* **Alıştırma amacı**
Metne dayanarak şu soruları yanıtlayın:
(a) Pazar filesini yazara kim hediye etmiştir?
(b) Dostum Pasifik kitabında Gizem'in yolu bu sefer hangi ülkeye düşmektedir?
(c) Güldoş'un çay yanında yaptığı kakaolu kekin tadı neye benzetilmektedir?

29 Haziran 2009 Pazartesi

Biz artık poşet kullanmıyoruz! Ya siz?

Marketlerden ve bazı mağazalardan aldığımız poşetler doğada yok olmadığı için çevre açısından büyük tehlike oluşturuyor. Eskiden pazar fileleri vardı hatırlar mısınız? Anneannelerimiz, babaannelerimiz kullanılırdı. Şimdi ise poşet çıktı doğa bozuldu! İbeking ise pazar filesine dönüş! dedi ve bizi bir anlamda uyandırdı. İbeking çok ama çok önemli bir görev üstlendin! Bizi uyardığın için çok teşekkürler! Fotoğrafta gördüğünüz de Güldoş'un bana hediyesi olan pazar filem. Hep çantamda çünkü artık poşeti çıkartıyoruz hayatımızdan. Çöp poşeti olarak da doğada çözünebilen çöp poşetlerinden kullanma şansımız var. Ayrıca alışveriş için pazar filelerine alternatif olarak büyük marketlerde satılan bez torbalarından veya orijinal alışveriş torbalarından alabilirsiniz.
Son olarak rakamsal bir bilgi:Türkiye’de 5 kişiden biri naylon poşet yerine alışverişlerinde bez torba kullansa, bir nesil boyunca ülkemiz 31 milyar 46 milyon naylon 400 bin poşetten kurtulacak. Çünkü, bez torba kullanmak, bir kişi için haftada 6, ayda 24, yılda 288, yaşam boyunca ise 22 bin 176 plastik poşeti kullanmamızı engelliyor!

25 Haziran 2009 Perşembe

DOSTUM PASİFİK

Gizem Altın Nance'nin Bir Bilet Al kitabının dumanı üstündeyken Zilsizzarifecim bana doğumgünü hediyesi olarak Dostum Pasifik'i gönderdi. Kuzumla çıktığımız askerlik sonrası tatilinde her an yanımdaydı bu kitap. Gizem Altın Nance'in tarzını sevdim ben. Gayet yalın ve akıp giden bir anlatımı var. İnterrail ile Avrupa seyehatinden sonra gitmeden duramayan Gizem'in yolu bu sefer birçok kişinin rüyasını süsleyen Amerika'ya düşüyor. Amerika'yı merak edenler bu kitap sayesinde fikir edinebilirler. Gidenlerin de anıları tazelenecektir. Keyifli okumalar!

23 Haziran 2009 Salı

Güldoş'un ev keki:)

Haftasonu Güldoş bize tam bir ziyafet hazırlamıştı. Beylere ayrı bize ayrı lezzetler...Çayın yanında da son gözdesi olan kakaolu keki yapmıştı ama öyle bildiğiniz kakaolu keklerden değil. Browni gibi tadı. Güldoş bu tarz kekleri ev keki olarak tanımlıyor yani muffin vb. değil de klasik kek. Güldoş'a buradan tekrar teşekkürler. Herşey çok güzeldi.

* **Verilen bilgiler**
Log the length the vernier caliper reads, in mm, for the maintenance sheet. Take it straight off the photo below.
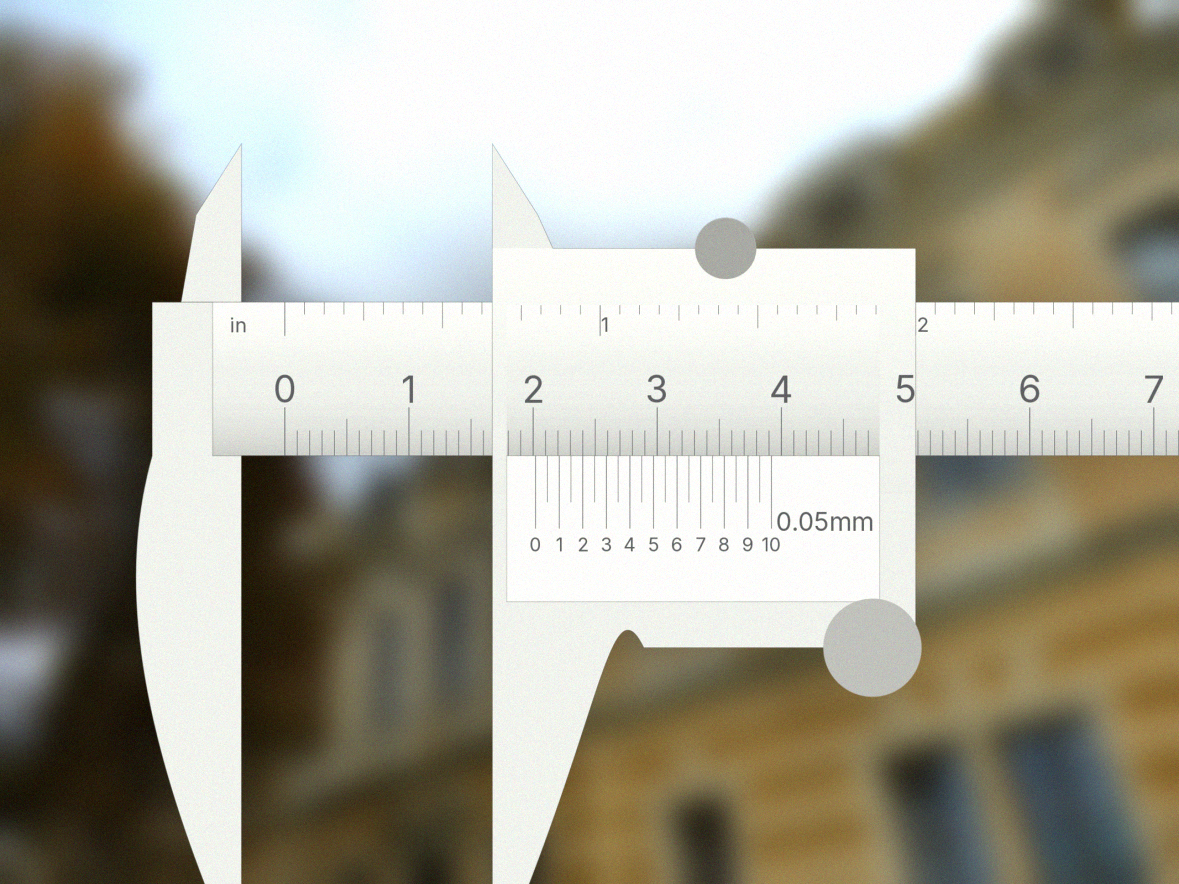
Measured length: 20.2 mm
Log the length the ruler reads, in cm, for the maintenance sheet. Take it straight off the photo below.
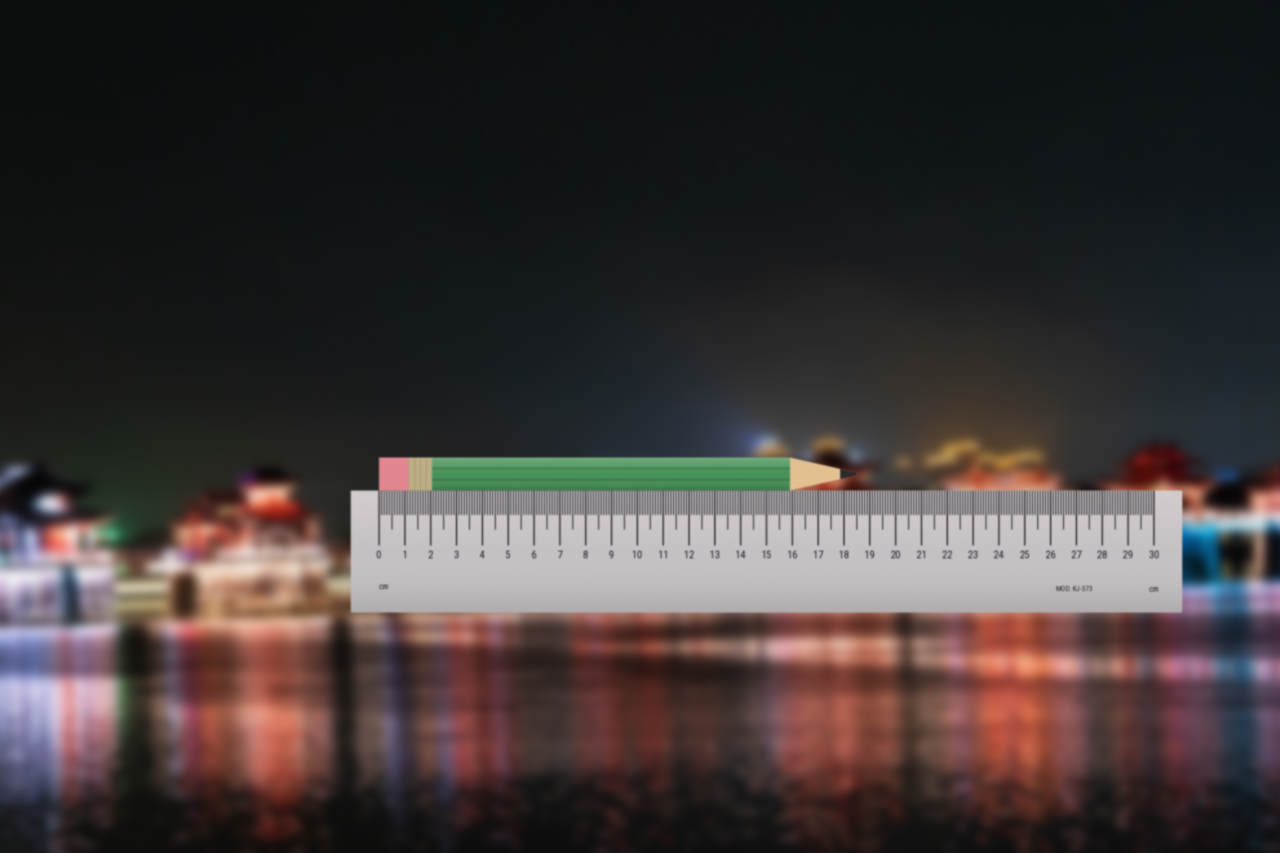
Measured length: 18.5 cm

* **Nihai cevap**
(a) Pazar filesini yazara Güldoş hediye etmiştir.
(b) Gizem'in yolu bu sefer Amerika'ya düşmektedir.
(c) Kekin tadı browniye benzetilmektedir.